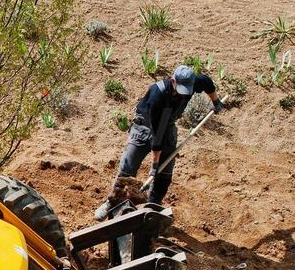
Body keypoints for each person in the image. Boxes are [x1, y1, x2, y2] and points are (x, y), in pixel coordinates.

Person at [94, 64, 223, 219]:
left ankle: (153, 205)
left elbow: (207, 82)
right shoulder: (158, 94)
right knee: (128, 166)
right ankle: (112, 203)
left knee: (164, 172)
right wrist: (154, 165)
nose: (183, 94)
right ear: (174, 81)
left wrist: (216, 101)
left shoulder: (193, 81)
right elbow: (157, 135)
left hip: (167, 127)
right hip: (144, 128)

What is expected | Leave out the images and copy all remaining data word for word.

Answer space |
Body keypoints for each person in the image. Boxes are [x1, y1, x2, y2] and points are (x, y), in pixel coordinates.

Person at [94, 64, 223, 219]:
left ankle: (153, 205)
left elbow: (207, 82)
right shoulder: (158, 94)
right knee: (128, 166)
right ankle: (112, 203)
left knee: (164, 172)
right wrist: (154, 165)
nose: (183, 94)
right ear: (174, 81)
left wrist: (216, 101)
left shoulder: (193, 81)
right elbow: (157, 135)
left hip: (167, 127)
right hip: (144, 128)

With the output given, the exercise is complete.